Community History - Covington - Saint Patrick Church and School
The need for a parish for English-speaking Catholics in the west end became a necessity during the episcopacy of Bishop George Aloysius Carrell. The Cathedral Parish, then located on 8th Street, could no longer accommodate its growing congregation. Before the project could be undertaken, however, Bishop Carrell died in September 1868. Two years passed before Covington’s second Bishop, Augustus Maria Toebbe, arrived on the scene. Among Bishop Toebbe’s first acts was to established St. Patrick Parish.
Father James Smith, assistant pastor at the Cathedral Parish, was appointed the first pastor. Smith was a native of Ireland and was ordained for the Diocese of Covington in 1866. Father Smith immediately began raising funds for the construction of a church. The site for the new parish was on Philadelphia Street at Elm (this property had been purchased by the diocese in 1868). The cornerstone of the new structure was set in place on August 28,1870 and the building was dedicated on August 22, 1872. The church was built of brick in the Gothic Revival Style and cost $40,000 to construct. Louis A. Picket, a local architect, designed the structure. The congregation held a membership of 125 families
In 1875, a two-story brick addition was constructed on the rear of the church building for use as a rectory. In the following year, a parish school was established. The school was held on the first floor of the rectory and was taught by laywomen. This initial attempt at operating a school lasted until 1886. Despite the loss of the school, St. Patrick Parish flourished. By 1887, membership had increased to 300 families.
Another attempt at establishing a parish school occurred in 1891. This attempt proved successful. That year, a two-story frame schoolhouse containing four classrooms was constructed on a lot adjacent to the church. Father Smith arranged for the Sisters of Charity of Nazareth to staff the school which boasted an initial enrollment of 234 pupils.
In the year 1900, the parish financed an addition to the parish rectory. The addition included a kitchen, bathroom, and bedroom. This space was needed for the assistant pastor who had arrived in the parish in 1891.
In 1897, the parish installed eight new art glass windows in the church. The windows depicted the following scenes: Immaculate Conception, Jesus and the Little Children, Sister Margaret Mary, St. Anne, St. Martin and the Beggar, Holy Family and Jesus, Mary and Martha. Other improvements at this time included new Stations of the Cross and frescos.

» **Provided material**
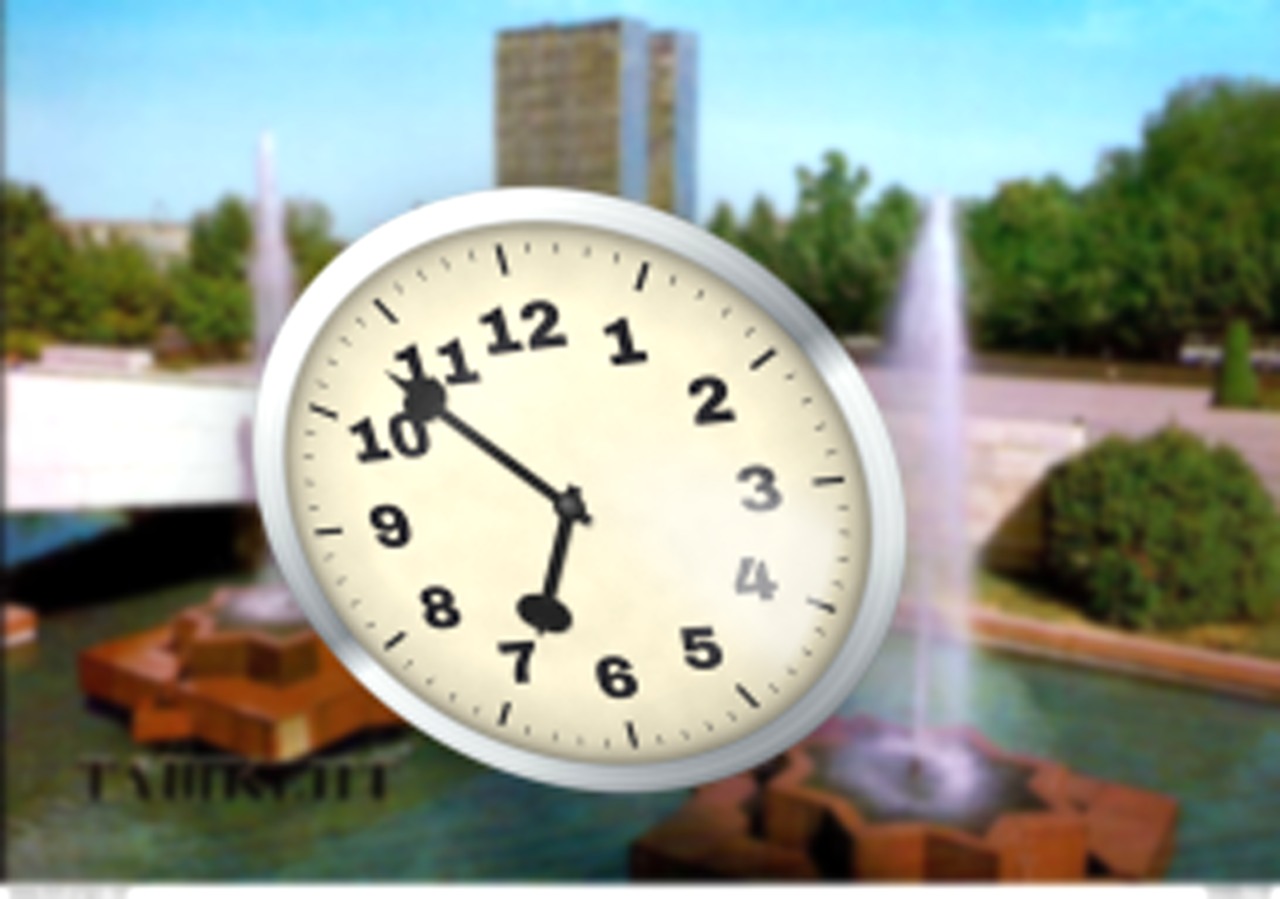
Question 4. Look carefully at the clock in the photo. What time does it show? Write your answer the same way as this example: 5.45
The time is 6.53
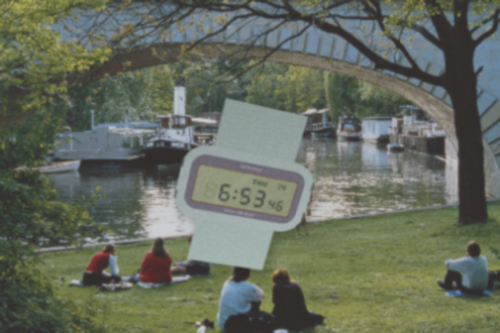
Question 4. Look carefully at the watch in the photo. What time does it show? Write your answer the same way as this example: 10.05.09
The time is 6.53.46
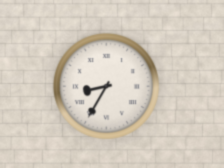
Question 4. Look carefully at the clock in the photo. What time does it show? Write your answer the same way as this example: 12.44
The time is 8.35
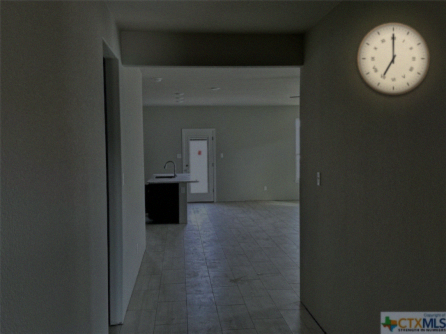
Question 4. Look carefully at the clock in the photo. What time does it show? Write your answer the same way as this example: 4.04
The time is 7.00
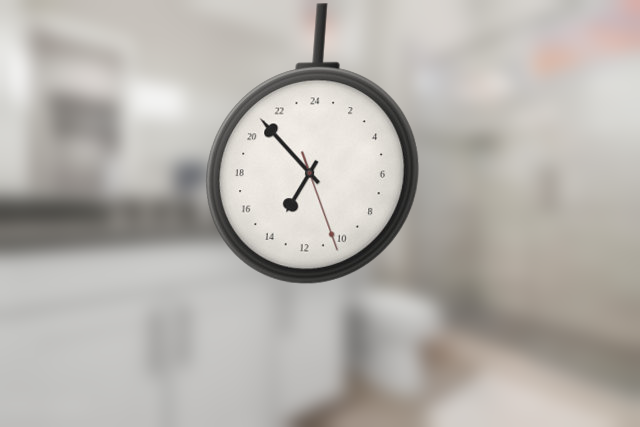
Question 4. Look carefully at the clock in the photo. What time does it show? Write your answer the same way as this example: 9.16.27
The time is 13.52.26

...

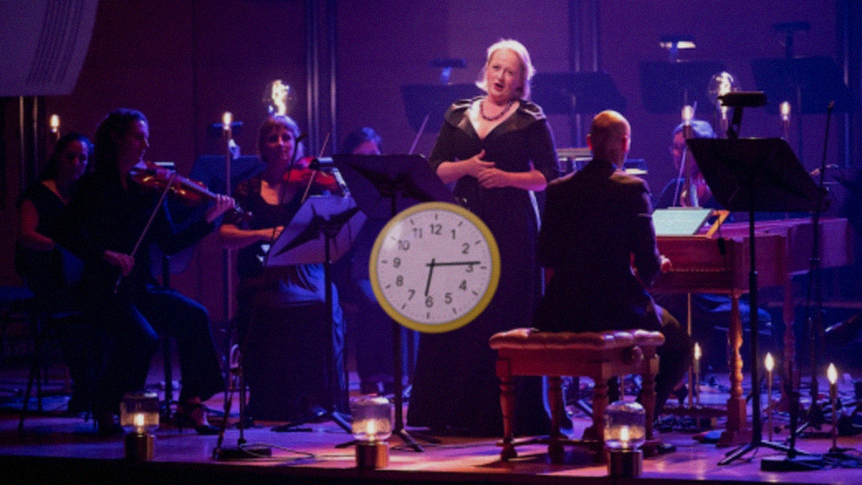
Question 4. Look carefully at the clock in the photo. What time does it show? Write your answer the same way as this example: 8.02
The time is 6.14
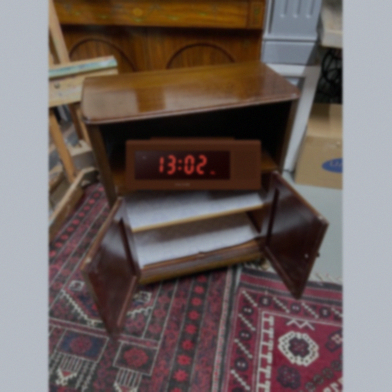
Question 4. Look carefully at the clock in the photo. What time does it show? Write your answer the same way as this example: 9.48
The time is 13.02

» **Problem**
In the Saint Patrick Church history, swap "Carrell" for "Carroll" and write out the part that begins at "Community History - Covington" and stops after "St. Patrick Parish.".

» **Written answer**
Community History - Covington - Saint Patrick Church and School
The need for a parish for English-speaking Catholics in the west end became a necessity during the episcopacy of Bishop George Aloysius Carroll. The Cathedral Parish, then located on 8th Street, could no longer accommodate its growing congregation. Before the project could be undertaken, however, Bishop Carroll died in September 1868. Two years passed before Covington’s second Bishop, Augustus Maria Toebbe, arrived on the scene. Among Bishop Toebbe’s first acts was to established St. Patrick Parish.